-------- Provided text

Marvel Studios
“You can't get to the end until you've been changed by the journey.”
MCU's shocking villain debut in 'Loki' is one of 2021's best TV moments
Blurring barriers between TV and film, 'Loki' stunned MCU fans with the early debut of Jonathan Majors' 'Ant-Man' villain, Kang the Conqueror.
by Eric FranciscoNever before has the exposition been so engaging.
In Loki’s season finale, “For All Time. Always,” Loki (Tom Hiddleston) and his multiversal “variant” Sylvie (Sophia Di Martino) arrive at the end of their journey to meet the puppet master of all puppet masters. He doesn’t have a name; he has several. We only know him as He Who Remains, played by a mischievous Jonathan Majors.
With bites of an apple and sips of tea, He Who Remains embodies all the tropes of a quintessential comic book mastermind. He isn’t imposing. He isn’t demonic nor robotic. His lair, with its scenic window view of the edge of time, is tastefully decorated with a radiant fireplace.
As Sylvie points out, he’s just a man. “Flesh and blood,” he replies.
SCENE STEALERS is a countdown that salutes the unforgettable small-screen characters of the year. He Who Remains is #11.
In all 45 minutes of the Loki finale, Jonathan Majors undeniably stole the series in his role that comic savvy readers know is, or will be, the villain Kang the Conqueror. (Listen closely for “conqueror” uttered twice.) What’s more: The role exists purely to dump comically complicated explanations about timelines and the multiverse, playing devil’s advocate to the protagonist’s proclamations of free will and fate. But through the irresistible charisma of Majors, He Who Remains succeeds in defiance of his thankless functions.
Who is He Who Remains?
- Best Quote: “You know you can't get to the end until you've been changed by the journey.”
- Known For: Showing up out of nowhere
- The Scene-Stealing Episode: Season 1, Episode 6, “For All Time. Always” (Loki)
- Super Power: Knowing More than you think, Knowing less than you expect
- Their Scientific Element: Neon. Like a neon sign, He Who Remains signals what’s ahead while coming and going.
- Walk-up Song: “My Ordinary Life” by The Living Tombstone
A genuine surprise at the end of Loki, Majors’ involvement is juicy regardless of one’s grasp of the Marvel Cinematic Universe and its campaign for dominance of the cultural consciousness. For most, he was nothing more than a pleasant weirdo at the end of a strange saga. For the hardcore, however, he was a jaw-dropping surprise, and proof the future of the MCU is now.

----------------

● What you will do
Print the part of the article on the 'Loki' finale villain that starts at the words "In all 45 minutes" and stops after the words "He Who Remains?", without changing anything.

-------- Dataset

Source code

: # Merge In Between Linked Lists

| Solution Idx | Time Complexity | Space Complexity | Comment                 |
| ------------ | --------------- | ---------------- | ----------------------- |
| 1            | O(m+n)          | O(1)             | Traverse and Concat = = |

----------------

● Exercise response
In all 45 minutes of the Loki finale, Jonathan Majors undeniably stole the series in his role that comic savvy readers know is, or will be, the villain Kang the Conqueror. (Listen closely for “conqueror” uttered twice.) What’s more: The role exists purely to dump comically complicated explanations about timelines and the multiverse, playing devil’s advocate to the protagonist’s proclamations of free will and fate. But through the irresistible charisma of Majors, He Who Remains succeeds in defiance of his thankless functions.
Who is He Who Remains?